**Check your understanding:**
(a) Repeat everything in the passage on enterprise LANs from "Enterprise LAN islands" down to "real-time video communication.".
(b) According to the passage on enterprise LANs, what least-common-denominator approach is used most often in VoIP and messaging?
(c) Take the passage on enterprise LANs further, starting right after its final sentence.

**Page text:**
If we can eliminate the enterprise LAN walled garden concept, it may be the most significant single catalyst to the next blitz of application, product and service innovation. LAN elimination would overhaul inter-enterprise communications – VoIP, video, telepresence and messaging. It would help enable the complete realization of the potential of VoIP and communications over IP, including the integration of real-time communications into all enterprise apps, workflows and processes ["enterprise LAN" refers to the way the LAN is administered and managed as a private walled garden (combination of firewalls, ALGs, policies, addressing, routing, etc.), rather than to any specific technical implementation of the LAN itself].
Enterprise LAN islands often completely prevent effective, universal, inter-enterprise real-time communications (most frequently in video and telepresence), and in other cases the LAN reduces island to island communication to least common denominator type approaches such as PSTN bridges (most often in VoIP and messaging). This is a problem today and is even more important tomorrow as real-time communication becomes increasingly embedded in applications, e.g. true real-time video communication.

**Collected data entries:**
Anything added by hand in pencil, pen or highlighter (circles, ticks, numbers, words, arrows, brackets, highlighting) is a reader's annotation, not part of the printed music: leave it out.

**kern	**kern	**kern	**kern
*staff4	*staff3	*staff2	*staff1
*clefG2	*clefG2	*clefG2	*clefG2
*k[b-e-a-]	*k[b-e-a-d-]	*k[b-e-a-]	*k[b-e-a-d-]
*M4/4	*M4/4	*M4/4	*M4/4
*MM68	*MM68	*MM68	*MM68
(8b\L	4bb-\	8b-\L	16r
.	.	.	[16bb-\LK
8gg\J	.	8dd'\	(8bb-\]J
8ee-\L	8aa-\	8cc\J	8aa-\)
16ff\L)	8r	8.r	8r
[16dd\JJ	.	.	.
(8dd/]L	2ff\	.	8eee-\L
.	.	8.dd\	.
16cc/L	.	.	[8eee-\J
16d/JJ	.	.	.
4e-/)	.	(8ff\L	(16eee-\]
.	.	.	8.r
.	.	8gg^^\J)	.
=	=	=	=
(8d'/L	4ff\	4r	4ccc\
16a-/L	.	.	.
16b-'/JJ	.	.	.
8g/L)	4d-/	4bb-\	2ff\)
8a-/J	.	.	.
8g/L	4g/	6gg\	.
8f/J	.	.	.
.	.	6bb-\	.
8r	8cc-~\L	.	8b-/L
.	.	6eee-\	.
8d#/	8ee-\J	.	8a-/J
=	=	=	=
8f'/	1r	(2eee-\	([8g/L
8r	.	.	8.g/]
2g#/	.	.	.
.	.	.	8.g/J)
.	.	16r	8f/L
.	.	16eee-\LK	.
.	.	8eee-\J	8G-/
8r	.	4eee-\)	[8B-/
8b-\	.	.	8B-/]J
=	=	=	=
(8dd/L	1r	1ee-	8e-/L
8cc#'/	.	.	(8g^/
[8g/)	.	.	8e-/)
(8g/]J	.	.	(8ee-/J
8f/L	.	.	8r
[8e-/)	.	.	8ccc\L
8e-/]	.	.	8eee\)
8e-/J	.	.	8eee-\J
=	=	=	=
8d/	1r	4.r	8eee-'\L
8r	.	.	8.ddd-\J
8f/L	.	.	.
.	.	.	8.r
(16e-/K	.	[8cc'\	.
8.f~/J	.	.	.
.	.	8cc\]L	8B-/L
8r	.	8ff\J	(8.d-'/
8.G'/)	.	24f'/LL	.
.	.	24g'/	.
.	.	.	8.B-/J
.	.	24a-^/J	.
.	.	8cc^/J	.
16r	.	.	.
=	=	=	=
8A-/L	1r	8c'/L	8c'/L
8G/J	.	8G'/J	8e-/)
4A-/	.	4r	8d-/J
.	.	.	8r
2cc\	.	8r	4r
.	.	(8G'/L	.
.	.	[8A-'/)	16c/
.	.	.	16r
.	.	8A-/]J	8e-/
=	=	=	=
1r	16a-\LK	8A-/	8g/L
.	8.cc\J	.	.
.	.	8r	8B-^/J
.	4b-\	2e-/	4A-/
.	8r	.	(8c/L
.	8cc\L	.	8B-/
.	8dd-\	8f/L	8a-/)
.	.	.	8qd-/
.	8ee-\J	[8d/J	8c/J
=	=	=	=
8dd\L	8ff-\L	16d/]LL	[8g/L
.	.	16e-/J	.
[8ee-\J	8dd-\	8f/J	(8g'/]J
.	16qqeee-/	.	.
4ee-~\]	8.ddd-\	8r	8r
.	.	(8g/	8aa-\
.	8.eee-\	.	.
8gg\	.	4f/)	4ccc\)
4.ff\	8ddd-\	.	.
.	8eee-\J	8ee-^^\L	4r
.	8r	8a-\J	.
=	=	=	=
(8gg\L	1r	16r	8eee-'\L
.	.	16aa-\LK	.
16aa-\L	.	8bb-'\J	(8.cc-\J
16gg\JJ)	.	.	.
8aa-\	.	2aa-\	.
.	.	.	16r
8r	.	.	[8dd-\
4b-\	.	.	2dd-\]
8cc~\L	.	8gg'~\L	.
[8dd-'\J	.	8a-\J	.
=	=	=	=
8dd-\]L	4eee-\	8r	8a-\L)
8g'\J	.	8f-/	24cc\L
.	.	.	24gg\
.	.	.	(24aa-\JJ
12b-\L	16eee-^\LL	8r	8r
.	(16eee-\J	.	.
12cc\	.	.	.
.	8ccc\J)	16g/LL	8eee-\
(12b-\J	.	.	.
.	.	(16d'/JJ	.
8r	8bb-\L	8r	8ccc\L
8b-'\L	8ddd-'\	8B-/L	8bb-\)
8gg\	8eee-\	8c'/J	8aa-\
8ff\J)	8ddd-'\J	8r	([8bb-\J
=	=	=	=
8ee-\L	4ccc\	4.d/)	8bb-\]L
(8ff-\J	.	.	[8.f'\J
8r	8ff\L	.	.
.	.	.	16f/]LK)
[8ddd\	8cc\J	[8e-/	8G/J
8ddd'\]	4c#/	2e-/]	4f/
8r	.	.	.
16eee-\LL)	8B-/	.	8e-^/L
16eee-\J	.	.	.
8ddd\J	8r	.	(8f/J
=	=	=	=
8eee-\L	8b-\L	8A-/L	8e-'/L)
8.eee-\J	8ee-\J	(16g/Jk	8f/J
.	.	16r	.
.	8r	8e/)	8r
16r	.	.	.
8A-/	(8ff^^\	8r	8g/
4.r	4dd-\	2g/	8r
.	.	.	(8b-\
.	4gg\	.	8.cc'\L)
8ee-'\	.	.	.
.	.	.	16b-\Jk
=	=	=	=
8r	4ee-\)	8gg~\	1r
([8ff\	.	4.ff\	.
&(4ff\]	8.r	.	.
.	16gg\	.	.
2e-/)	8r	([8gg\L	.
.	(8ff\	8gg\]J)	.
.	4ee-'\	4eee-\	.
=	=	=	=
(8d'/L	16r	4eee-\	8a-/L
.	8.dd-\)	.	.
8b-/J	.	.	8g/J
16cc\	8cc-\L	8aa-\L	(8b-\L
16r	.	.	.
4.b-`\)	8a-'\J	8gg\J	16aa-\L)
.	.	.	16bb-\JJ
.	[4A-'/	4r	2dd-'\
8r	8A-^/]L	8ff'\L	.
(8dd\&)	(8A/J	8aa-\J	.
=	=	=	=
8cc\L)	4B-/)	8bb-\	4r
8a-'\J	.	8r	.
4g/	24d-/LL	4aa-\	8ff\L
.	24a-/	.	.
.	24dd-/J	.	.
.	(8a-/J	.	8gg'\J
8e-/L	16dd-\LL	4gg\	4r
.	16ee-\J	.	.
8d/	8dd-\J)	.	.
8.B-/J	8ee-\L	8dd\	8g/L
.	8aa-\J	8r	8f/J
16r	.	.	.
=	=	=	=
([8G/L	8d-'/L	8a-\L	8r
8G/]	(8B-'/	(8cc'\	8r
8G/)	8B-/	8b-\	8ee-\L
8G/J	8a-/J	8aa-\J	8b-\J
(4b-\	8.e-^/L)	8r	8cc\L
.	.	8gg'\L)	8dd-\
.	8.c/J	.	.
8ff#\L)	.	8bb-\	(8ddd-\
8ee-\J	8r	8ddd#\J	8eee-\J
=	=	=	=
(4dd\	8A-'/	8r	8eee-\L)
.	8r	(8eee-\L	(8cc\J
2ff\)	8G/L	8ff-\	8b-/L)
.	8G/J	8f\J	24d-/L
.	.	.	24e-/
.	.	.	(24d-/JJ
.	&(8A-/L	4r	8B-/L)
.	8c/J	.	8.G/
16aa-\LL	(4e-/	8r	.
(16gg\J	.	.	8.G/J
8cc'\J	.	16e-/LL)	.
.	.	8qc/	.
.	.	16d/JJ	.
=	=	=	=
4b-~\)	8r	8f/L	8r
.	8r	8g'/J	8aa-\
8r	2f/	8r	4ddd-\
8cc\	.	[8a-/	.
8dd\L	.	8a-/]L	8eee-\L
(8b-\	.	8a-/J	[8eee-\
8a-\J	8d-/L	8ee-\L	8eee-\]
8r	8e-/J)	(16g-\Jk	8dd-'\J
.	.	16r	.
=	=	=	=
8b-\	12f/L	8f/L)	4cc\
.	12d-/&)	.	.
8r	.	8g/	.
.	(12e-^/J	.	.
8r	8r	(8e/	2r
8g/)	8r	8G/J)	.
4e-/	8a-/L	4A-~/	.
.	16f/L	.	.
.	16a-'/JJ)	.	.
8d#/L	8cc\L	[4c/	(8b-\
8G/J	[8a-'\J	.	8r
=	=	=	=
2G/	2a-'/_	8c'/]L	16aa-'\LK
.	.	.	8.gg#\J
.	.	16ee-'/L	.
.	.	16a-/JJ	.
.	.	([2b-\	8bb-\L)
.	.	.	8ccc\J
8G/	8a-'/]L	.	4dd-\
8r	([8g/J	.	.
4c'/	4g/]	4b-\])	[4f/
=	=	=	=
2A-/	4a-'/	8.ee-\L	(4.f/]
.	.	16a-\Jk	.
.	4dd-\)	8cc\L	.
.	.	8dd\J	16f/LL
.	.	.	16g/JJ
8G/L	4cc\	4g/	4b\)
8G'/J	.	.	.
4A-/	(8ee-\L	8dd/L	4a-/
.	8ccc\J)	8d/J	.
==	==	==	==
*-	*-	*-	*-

**Written answers:**
(a)
Enterprise LAN islands often completely prevent effective, universal, inter-enterprise real-time communications (most frequently in video and telepresence), and in other cases the LAN reduces island to island communication to least common denominator type approaches such as PSTN bridges (most often in VoIP and messaging). This is a problem today and is even more important tomorrow as real-time communication becomes increasingly embedded in applications, e.g. true real-time video communication.

(b) PSTN bridges.

(c)
We take the existence of the enterprise LAN paradigm for granted – a necessary evil to work around – the LAN walled garden is assumed in all standards-body work around enterprise VoIP and video, vendor roadmaps, service provider offerings, etc. But maybe the LAN can be eliminated, at least for most cases? In general, I think this means distributing “security” to the individual applications and devices, each of which has drastically different security requirements, rather than trying to first wall off the island the island of apps and devices. Specifics for future posts.